══ Page extract
I arrive at Prambanan as soon as it opens, to avoid the tourist buses. The temple complex is aligned to the points of the compass and has the form of a raised terrace surrounded by a massive square wall. Inside this first wall are the bases of what were 224 small shrines, neatly arranged in four descending tiers and some of which have been reconstructed. Inside the second wall is the towering spire of the central Shiva temple which replicates Mount Meru, the sacred mountain of the Hindu cosmos. It is flanked by subsidiary temples to Brahma and Vishnu, bringing these two major streams of religious practice within the orbit of the worship of Shiva. The statue of Shiva is now missing from the inner sanctum of his temple, but in the surrounding rooms are the statues of Agastya (the god of wisdom) on his right, his son Ganesha (the god of success) is behind him, and on his left is the goddess Durgha whom the Javanese refer to as Loro Jonggrang (the exalted virgin).

Lining the inside of the balcony balustrade of the Shiva temple are seventy-two stone relief panels which portray the Ramayana epic. These tell the popular story of Rama and Shinta: a disconsolate Rama is shown searching for his stolen wife Shinta until Hanoman, the king of the monkeys, leads him to her. This visual storytelling is shown in the dance-like postures that Rama and Shinta assume as the story unfolds. Despite the Islamization of Java, the traditions of the great Indian epics of the Ramayana and the Mahabharata have stayed alive in the repertoire of the wayang kulit shadow plays and the dance dramas of modern Indonesia.

The giant Raksasas guarding the entrance to Candi Sewu with Mount Merapi in the background

It is a long walk north from Prambanan to the eighth-century temple of Candi Sewu, which is the second largest Buddhist temple complex in Central Java after Borobudur. Although there are only 249 temples, the name in Javanese translates to ‘a thousand temples’. The Javanese legend of Loro Jonggrang begins when Prince Bandung Bandawasa falls in love with her. She is the daughter of King and Queen Bako whose kingdom was conquered by the Bandawasas and who have killed her father. The Prince wishes to marry Loro Jonggrang and as a way of saying no she requests the conqueror to prove his powers by building one thousand temples within a single night. Calling on help from the spirits, Prince Bandawasa and his demons seem to be just moments away from accomplishing this task when, alarmed by his progress, Princess Jonggrang asks the village women to pound their wooden rice mortars with their pestles, a sound mistaken by the roosters as the new dawn. Upon hearing the roosters crow and fearing that the sun is about to rise, Bandawasa’s demon helpers flee. Before this false dawn Prince Bandawasa has already created 999 temples. In anger at his failure to be able to marry Loro Jonggrang he applies a curse on the Princess which turns her into a stone. Is Candi Sewu the site of the temples built by Prince Bandawasa as part of his condition to marry Loro Jonggrang? Is the statue of the Indian goddess Durga in the Prambanan temple the embodiment of the beautiful princess?
════
══ Source data
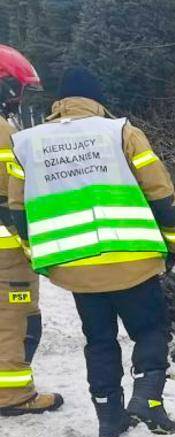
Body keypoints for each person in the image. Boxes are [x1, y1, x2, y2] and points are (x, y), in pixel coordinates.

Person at [6, 66, 175, 437]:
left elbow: (18, 209)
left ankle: (109, 419)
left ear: (59, 102)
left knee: (100, 341)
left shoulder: (26, 143)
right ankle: (149, 401)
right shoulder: (121, 132)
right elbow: (158, 190)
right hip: (134, 259)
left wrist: (35, 255)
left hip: (79, 269)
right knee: (151, 330)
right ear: (96, 100)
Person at [0, 44, 63, 416]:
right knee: (16, 319)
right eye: (19, 90)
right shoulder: (4, 134)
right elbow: (16, 198)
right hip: (7, 257)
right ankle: (12, 395)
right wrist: (34, 247)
════
- [Exercise brief]
Rewrite the Prambanan passage from "Lining the inside" to "of modern Indonesia.", putting "Hanuman" in place of "Hanoman".

- [Output of the task]
Lining the inside of the balcony balustrade of the Shiva temple are seventy-two stone relief panels which portray the Ramayana epic. These tell the popular story of Rama and Shinta: a disconsolate Rama is shown searching for his stolen wife Shinta until Hanuman, the king of the monkeys, leads him to her. This visual storytelling is shown in the dance-like postures that Rama and Shinta assume as the story unfolds. Despite the Islamization of Java, the traditions of the great Indian epics of the Ramayana and the Mahabharata have stayed alive in the repertoire of the wayang kulit shadow plays and the dance dramas of modern Indonesia.